Für Renten die in einem späteren Jahr beginnen wird der Prozentsatz angewandt der für dieses Jahr gilt und der Betrag der sich in Euro aus der ersten vollen Jahresrente errechnet.
Beispiel:
| Rentenbeginn Oktober 2006 | Rente für drei Monate | 3.000 € |
| Besteuerungsanteil 52 % | im Jahr 2006 | 1.560 € |
| Erste volle Jahresrente 2007 (mit 2% Erhöhung) | Rente für 12 Monate | 12.240 € |
| Besteuerunganteil für 2007 - 52% | 6.365 € | |
| Rentenbetrag (1. volles Rentenjahr) | 12.240 € | |
| Freibetrag für 2007 und alle weiteren Jahre | 6.365 € | |
| Besteuerungsanteil 2007 | 5.875 € | |
b) Besteuerung von privaten Renten
Private Renten werden weiterhin mit dem sog. Ertragsanteil besteuert. Dabei handelt es sich zum Beispeil um Renten aus einer privaten Rentenversicherung. Das Verfahren entspricht der bisherigen Regelung. Der Ertragsanteil ist umso niedriger, desto älter der Rentenempfänger bei Beginn der Rente ist. Die Ertragsanteile sind aber geringer als bisher, weil ein anderer Diskontierungsfaktor. angewendet wurde
c) Pensionen
Pensionen werden, wie bisher auch schon, steuerlich weiterhin voll erfasst. Die steuerliche Begünstigung von Pensionen bestand auch bisher schon durch den Abzug eines Versorgungsfreibetrages. Analog zu den Bestimmungen für gesetzlichen Renten wird der Versorgungsfreibetrag im Jahre des Versionsbeginns auf Dauer festgeschrieben. Der Betrag wird errechnet mit 40 Prozent aus den Versorgungsbezügen, höchstens jedoch 3.000 Euro im Jahre 2005. Dieser Freibetrag wird schrittweise bis zum Jahr 2040 auf Null abgeschmolzen.

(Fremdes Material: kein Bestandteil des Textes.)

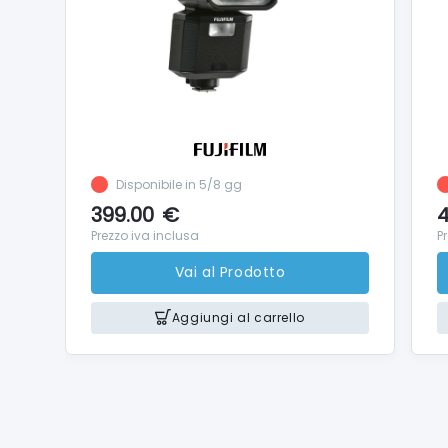
Disponibile in 5/8 gg
399.00
€
4
Prezzo iva inclusa
P
Vai al Prodotto
Aggiungi al carrello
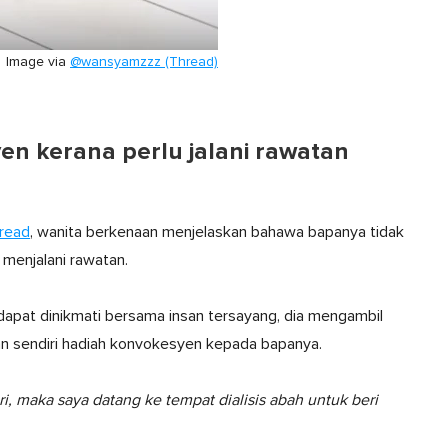
Image via
@wansyamzzz (Thread)
en kerana perlu jalani rawatan
read
, wanita berkenaan menjelaskan bahawa bapanya tidak
menjalani rawatan.
dapat dinikmati bersama insan tersayang, dia mengambil
hkan sendiri hadiah konvokesyen kepada bapanya.
, maka saya datang ke tempat dialisis abah untuk beri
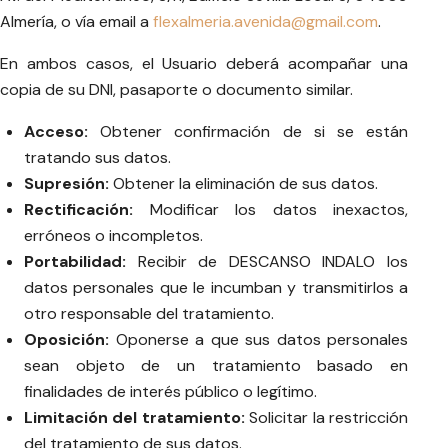
Almería, o vía email a
flexalmeria.avenida@gmail.com
.
En ambos casos, el Usuario deberá acompañar una
copia de su DNI, pasaporte o documento similar.
Acceso:
Obtener confirmación de si se están
tratando sus datos.
Supresión:
Obtener la eliminación de sus datos.
Rectificación:
Modificar los datos inexactos,
erróneos o incompletos.
Portabilidad:
Recibir de DESCANSO INDALO los
datos personales que le incumban y transmitirlos a
otro responsable del tratamiento.
Oposición:
Oponerse a que sus datos personales
sean objeto de un tratamiento basado en
finalidades de interés público o legítimo.
Limitación del tratamiento:
Solicitar la restricción
del tratamiento de sus datos.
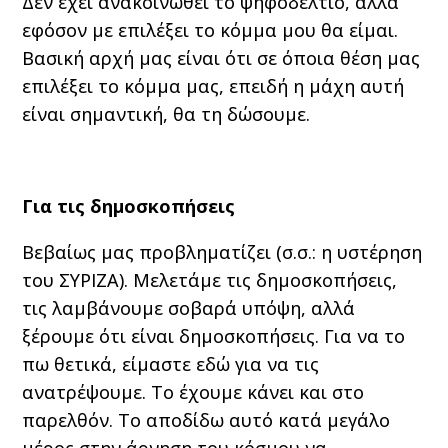
Δεν έχει ανακοινωθεί το ψηφοδέλτιο, αλλά
εφόσον με επιλέξει το κόμμα μου θα είμαι.
Βασική αρχή μας είναι ότι σε όποια θέση μας
επιλέξει το κόμμα μας, επειδή η μάχη αυτή
είναι σημαντική, θα τη δώσουμε.
Για τις δημοσκοπήσεις
Βεβαίως μας προβληματίζει (σ.σ.: η υστέρηση
του ΣΥΡΙΖΑ). Μελετάμε τις δημοσκοπήσεις,
τις λαμβάνουμε σοβαρά υπόψη, αλλά
ξέρουμε ότι είναι δημοσκοπήσεις. Για να το
πω θετικά, είμαστε εδώ για να τις
ανατρέψουμε. Το έχουμε κάνει και στο
παρελθόν. Το αποδίδω αυτό κατά μεγάλο
μέρος στην άρνηση του κόσμου να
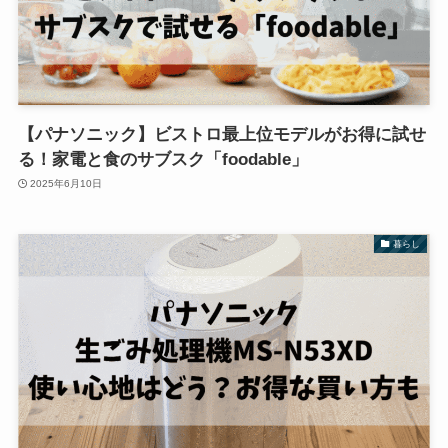
【パナソニック】ビストロ最上位モデルがお得に試せ
る！家電と食のサブスク「foodable」
2025年6月10日
暮らし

Im Jahre 2040 ist dann die Gleichheit der Besteuerung von Renten und Pensionen erreicht.
Rentenbezugsmitteilungen
Ab dem Jahre 2005 wurde außerdem eine neue Vorschrift in das Einkommensteuergesetz eingefügt und zwar der § 22a EstG. In dieser Vorschrift ist geregelt, dass alle Rentenversicherungszahlstellen an ein zentrales Register Rentenmitteilungen weiterzugeben haben. Diese zentrale Stelle leitet dann die entsprechenden Daten an die zuständigen Wohnsitzfinanzämter der Rentenempfänger weiter. Im Einzelnen handelt es sich um folgende Angaben:
- Identifikationsnummer,
- Familienname, Vorname, Geburtsdatum und Geburtsort des Leistungsempfängers,
- Betrag der Leibrenten,
- Zeitpunkt des Beginns und des Endes des jeweiligen Leistungsbezugs,
- Bezeichnung und Anschrift des Mitteilung.

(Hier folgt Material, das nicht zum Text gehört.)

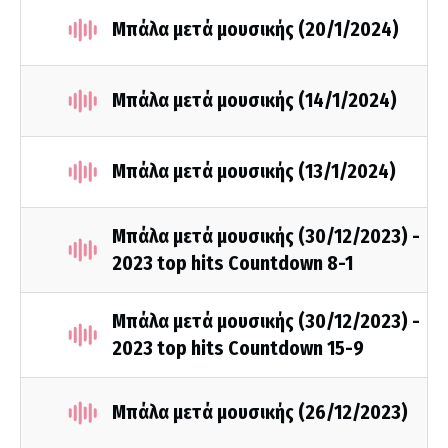
Μπάλα μετά μουσικής (20/1/2024)
Μπάλα μετά μουσικής (14/1/2024)
Μπάλα μετά μουσικής (13/1/2024)
Μπάλα μετά μουσικής (30/12/2023) -
2023 top hits Countdown 8-1
Μπάλα μετά μουσικής (30/12/2023) -
2023 top hits Countdown 15-9
Μπάλα μετά μουσικής (26/12/2023)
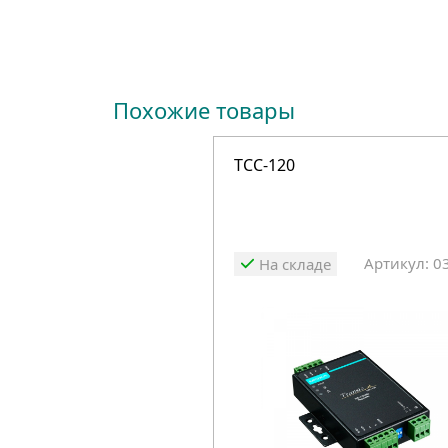
Похожие товары
TCC-120
Артикул: 0
На складе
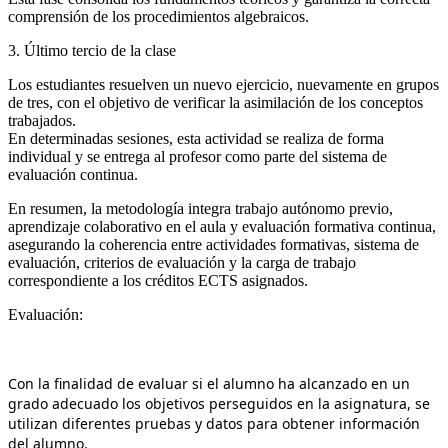
comprensión de los procedimientos algebraicos.
3. Último tercio de la clase
Los estudiantes resuelven un nuevo ejercicio, nuevamente en grupos
de tres, con el objetivo de verificar la asimilación de los conceptos
trabajados.
En determinadas sesiones, esta actividad se realiza de forma
individual y se entrega al profesor como parte del sistema de
evaluación continua.
En resumen, la metodología integra trabajo autónomo previo,
aprendizaje colaborativo en el aula y evaluación formativa continua,
asegurando la coherencia entre actividades formativas, sistema de
evaluación, criterios de evaluación y la carga de trabajo
correspondiente a los créditos ECTS asignados.
Evaluación:
Con la finalidad de evaluar si el alumno ha alcanzado en un
grado adecuado los objetivos perseguidos en la asignatura, se
utilizan diferentes pruebas y datos para obtener información
del alumno.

Mit dieser Maßnahme soll offenbar erreicht werden, dass alle Rentenbezieher vollständig steuerlich erfasst werden. Dabei hat der Finanzminister offensichtlich diejenigen Rentner besonders im Auge, die neben dem Rentenbezug auch weitere Einkünfte haben, wie zum Beispiel Kapitaleinkünfte oder Einkünfte aus Vermietungen.
Durch die Erhöhung des steuerpflichtigen Teiles der Rente ab dem Jahr 2005 wird für sich allein betrachtet in der Regel nur in Ausnahmefällen eine Einkommensteuer anfallen. Ganz anders sieht es jedoch aus, wenn neben der Rente auch andere Einkünfte anzusetzen sind.
Langfristig ist es natürlich so, dass Altersbezüge nicht nur, wie bisher, grundsätzlich steuerpflichtig sind, sondern auch tatsächlich Einkommensteuer auslösen und damit dem Fiskus zusätzliche Einnahmen entstehen.